(Entries supplied begins)

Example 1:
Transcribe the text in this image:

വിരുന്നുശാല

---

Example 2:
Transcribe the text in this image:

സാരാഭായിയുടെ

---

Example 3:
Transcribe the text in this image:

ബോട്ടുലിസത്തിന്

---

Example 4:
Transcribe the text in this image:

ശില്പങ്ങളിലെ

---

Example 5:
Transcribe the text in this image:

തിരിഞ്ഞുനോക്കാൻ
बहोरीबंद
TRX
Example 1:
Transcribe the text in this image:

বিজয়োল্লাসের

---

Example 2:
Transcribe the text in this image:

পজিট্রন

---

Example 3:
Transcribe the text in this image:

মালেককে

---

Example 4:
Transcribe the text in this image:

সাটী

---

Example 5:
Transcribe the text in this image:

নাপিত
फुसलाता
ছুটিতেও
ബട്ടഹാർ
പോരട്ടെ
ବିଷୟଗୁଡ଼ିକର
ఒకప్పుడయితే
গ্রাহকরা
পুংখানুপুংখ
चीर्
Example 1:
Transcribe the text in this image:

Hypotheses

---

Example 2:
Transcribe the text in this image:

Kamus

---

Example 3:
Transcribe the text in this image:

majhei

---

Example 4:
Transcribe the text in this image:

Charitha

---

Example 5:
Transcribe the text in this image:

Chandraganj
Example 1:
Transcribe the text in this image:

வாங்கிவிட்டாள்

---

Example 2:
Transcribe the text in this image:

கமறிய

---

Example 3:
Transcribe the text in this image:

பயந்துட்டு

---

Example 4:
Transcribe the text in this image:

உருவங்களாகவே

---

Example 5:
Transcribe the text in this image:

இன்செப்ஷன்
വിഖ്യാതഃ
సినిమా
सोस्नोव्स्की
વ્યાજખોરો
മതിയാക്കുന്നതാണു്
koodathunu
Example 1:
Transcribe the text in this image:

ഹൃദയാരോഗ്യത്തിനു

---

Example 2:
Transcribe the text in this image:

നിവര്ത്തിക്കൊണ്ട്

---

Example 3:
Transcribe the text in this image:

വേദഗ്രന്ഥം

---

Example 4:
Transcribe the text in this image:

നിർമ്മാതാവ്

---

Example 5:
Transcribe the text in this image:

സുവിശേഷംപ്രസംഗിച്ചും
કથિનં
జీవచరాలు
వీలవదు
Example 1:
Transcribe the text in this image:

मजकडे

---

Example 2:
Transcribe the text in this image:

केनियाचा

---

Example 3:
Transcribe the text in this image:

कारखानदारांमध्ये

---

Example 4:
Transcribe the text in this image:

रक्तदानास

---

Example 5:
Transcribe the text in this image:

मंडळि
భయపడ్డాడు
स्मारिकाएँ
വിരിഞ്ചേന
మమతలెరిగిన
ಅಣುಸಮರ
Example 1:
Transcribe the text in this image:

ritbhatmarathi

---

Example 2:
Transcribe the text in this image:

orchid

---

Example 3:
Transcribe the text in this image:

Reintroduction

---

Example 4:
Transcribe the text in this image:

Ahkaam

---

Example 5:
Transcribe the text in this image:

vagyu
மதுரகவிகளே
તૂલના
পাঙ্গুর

(Entries supplied ends)

--- Aim of the task ---
Return each line of the records above exactly as it reads.

--- Response ---
Example 1:
Transcribe the text in this image:

വിരുന്നുശാല

---

Example 2:
Transcribe the text in this image:

സാരാഭായിയുടെ

---

Example 3:
Transcribe the text in this image:

ബോട്ടുലിസത്തിന്

---

Example 4:
Transcribe the text in this image:

ശില്പങ്ങളിലെ

---

Example 5:
Transcribe the text in this image:

തിരിഞ്ഞുനോക്കാൻ
बहोरीबंद
TRX
Example 1:
Transcribe the text in this image:

বিজয়োল্লাসের

---

Example 2:
Transcribe the text in this image:

পজিট্রন

---

Example 3:
Transcribe the text in this image:

মালেককে

---

Example 4:
Transcribe the text in this image:

সাটী

---

Example 5:
Transcribe the text in this image:

নাপিত
फुसलाता
ছুটিতেও
ബട്ടഹാർ
പോരട്ടെ
ବିଷୟଗୁଡ଼ିକର
ఒకప్పుడయితే
গ্রাহকরা
পুংখানুপুংখ
चीर्
Example 1:
Transcribe the text in this image:

Hypotheses

---

Example 2:
Transcribe the text in this image:

Kamus

---

Example 3:
Transcribe the text in this image:

majhei

---

Example 4:
Transcribe the text in this image:

Charitha

---

Example 5:
Transcribe the text in this image:

Chandraganj
Example 1:
Transcribe the text in this image:

வாங்கிவிட்டாள்

---

Example 2:
Transcribe the text in this image:

கமறிய

---

Example 3:
Transcribe the text in this image:

பயந்துட்டு

---

Example 4:
Transcribe the text in this image:

உருவங்களாகவே

---

Example 5:
Transcribe the text in this image:

இன்செப்ஷன்
വിഖ്യാതഃ
సినిమా
सोस्नोव्स्की
વ્યાજખોરો
മതിയാക്കുന്നതാണു്
koodathunu
Example 1:
Transcribe the text in this image:

ഹൃദയാരോഗ്യത്തിനു

---

Example 2:
Transcribe the text in this image:

നിവര്ത്തിക്കൊണ്ട്

---

Example 3:
Transcribe the text in this image:

വേദഗ്രന്ഥം

---

Example 4:
Transcribe the text in this image:

നിർമ്മാതാവ്

---

Example 5:
Transcribe the text in this image:

സുവിശേഷംപ്രസംഗിച്ചും
કથિનં
జీవచరాలు
వీలవదు
Example 1:
Transcribe the text in this image:

मजकडे

---

Example 2:
Transcribe the text in this image:

केनियाचा

---

Example 3:
Transcribe the text in this image:

कारखानदारांमध्ये

---

Example 4:
Transcribe the text in this image:

रक्तदानास

---

Example 5:
Transcribe the text in this image:

मंडळि
భయపడ్డాడు
स्मारिकाएँ
വിരിഞ്ചേന
మమతలెరిగిన
ಅಣುಸಮರ
Example 1:
Transcribe the text in this image:

ritbhatmarathi

---

Example 2:
Transcribe the text in this image:

orchid

---

Example 3:
Transcribe the text in this image:

Reintroduction

---

Example 4:
Transcribe the text in this image:

Ahkaam

---

Example 5:
Transcribe the text in this image:

vagyu
மதுரகவிகளே
તૂલના
পাঙ্গুর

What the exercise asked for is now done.